Parameter	Description	Example Value
--phenoFile	Path to phenotype file	./input/phenotype.txt
--phenoCol	Column name for phenotype	gene_1
--covarColList	Cell-level covariates	X1,X2,pf1,pf2
--sampleCovarColList	Individual-level covariates	X1,X2
--sampleIDColinphenoFile	Sample ID column name	IND_ID
--traitType	Type of trait (count/binary/quantitative)	count
--outputPrefix	Prefix for output files	./output/analysis_gene1
--plinkFile	Plink file for variance estimation	./input/markers.step1
--offsetCol	Offset column (optional)	log_total_reads

Output Files

1. Model File (Required for Step 2)

Contains the fitted null model parameters:

Load and Inspect Model File

# In R session
load("./output/nindep_100_ncell_100_lambda_2_tauIntraSample_0.5_gene_1.rda")
names(modglmm)
modglmm$theta

2. Variance Ratio File (Required for Step 2 if estimated)
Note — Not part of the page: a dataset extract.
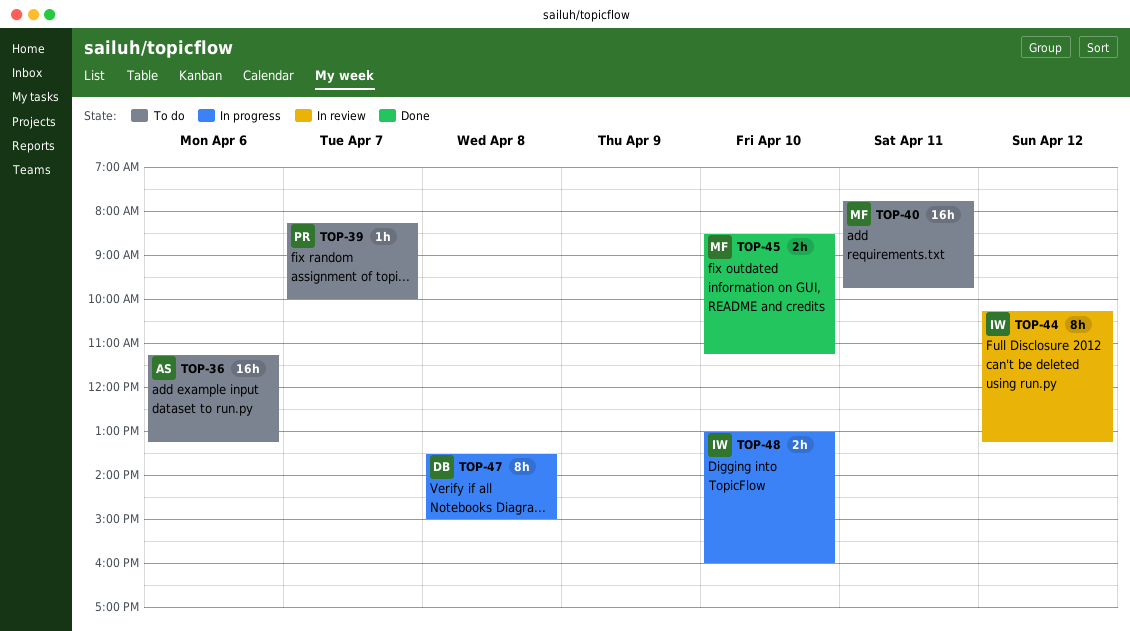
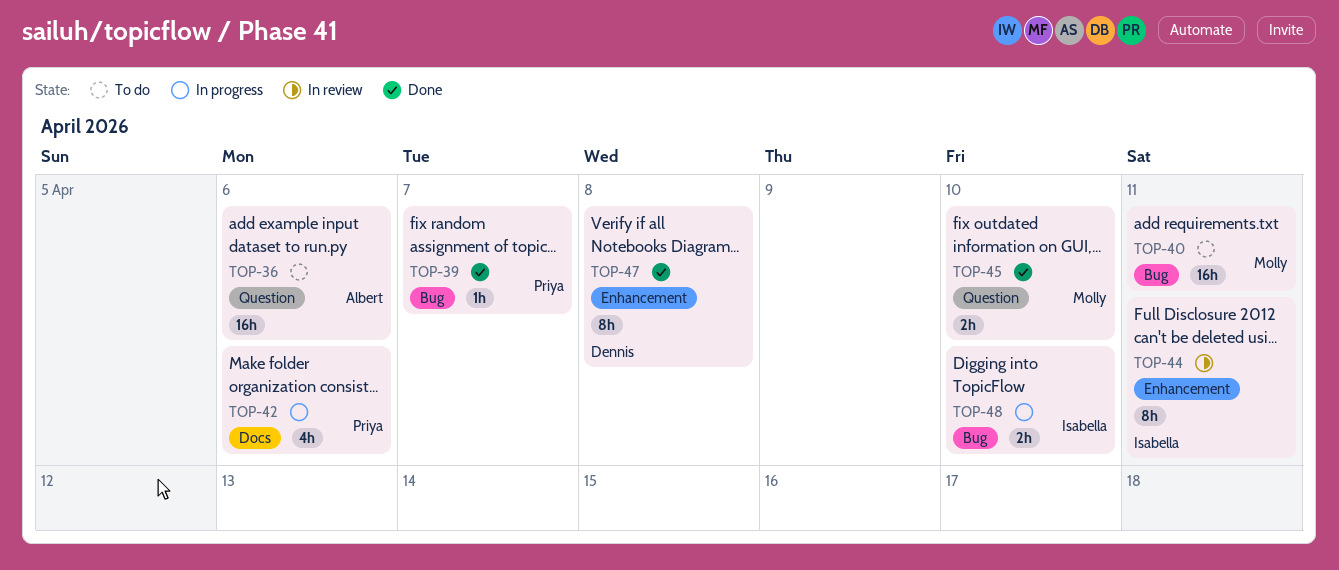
TOP-39, status: To do -> Done
TOP-42: none -> present
TOP-44, day: Apr 12 -> Apr 11
TOP-47, status: In progress -> Done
Contains variance component estimates:

View Variance Ratio File

Standard/Pixi Installation

cd /SAIGEQTL/extdata
less -S ./output/nindep_100_ncell_100_lambda_2_tauIntraSample_0.5_gene_1.varianceRatio.txt

Best Practices

Data Preparation

• Ensure phenotype file has proper headers and formatting
• Include relevant covariates (age, sex, technical factors)
• Use appropriate offset terms for count data normalization
• Verify sample IDs match between phenotype and genotype files

Parameter Selection

• Set --traitType=count for expression count data
• Use --isCovariateTransform=TRUE for covariate standardization
• Include batch effects and technical covariates in --covarColList
• Specify individual-level covariates in --sampleCovarColList

Quality Control

• Check convergence by examining the tolerance parameter (--tol)
• Verify variance ratio estimates are reasonable
• Monitor model fitting logs for warnings or errors

Memory and Performance

• For large datasets, consider using sparse GRM options
• Adjust tolerance settings based on convergence requirements
• Use appropriate compute resources for the dataset size

Troubleshooting

Common Issues

1. Convergence Problems
   • Reduce tolerance (--tol) to 1e-6 or smaller
   • Check for highly correlated covariates
   • Ensure sufficient sample size
2. File Path Errors
   • Use absolute paths when possible
   • Verify file permissions and accessibility
   • Check volume mounting in Docker/Singularity
3. Memory Issues
   • Increase available memory for large datasets
   • Consider using sparse matrix options for relatedness
4. Covariate Issues
   • Ensure covariates are properly formatted
   • Check for missing values in covariate columns
   • Verify sample-level vs cell-level covariate specification

Next Steps

After successful completion of Step 1, proceed to Step 2 using:

• The model file (.rda)
• The variance ratio file (.varianceRatio.txt)

These files serve as inputs for the association testing phase in Step 2.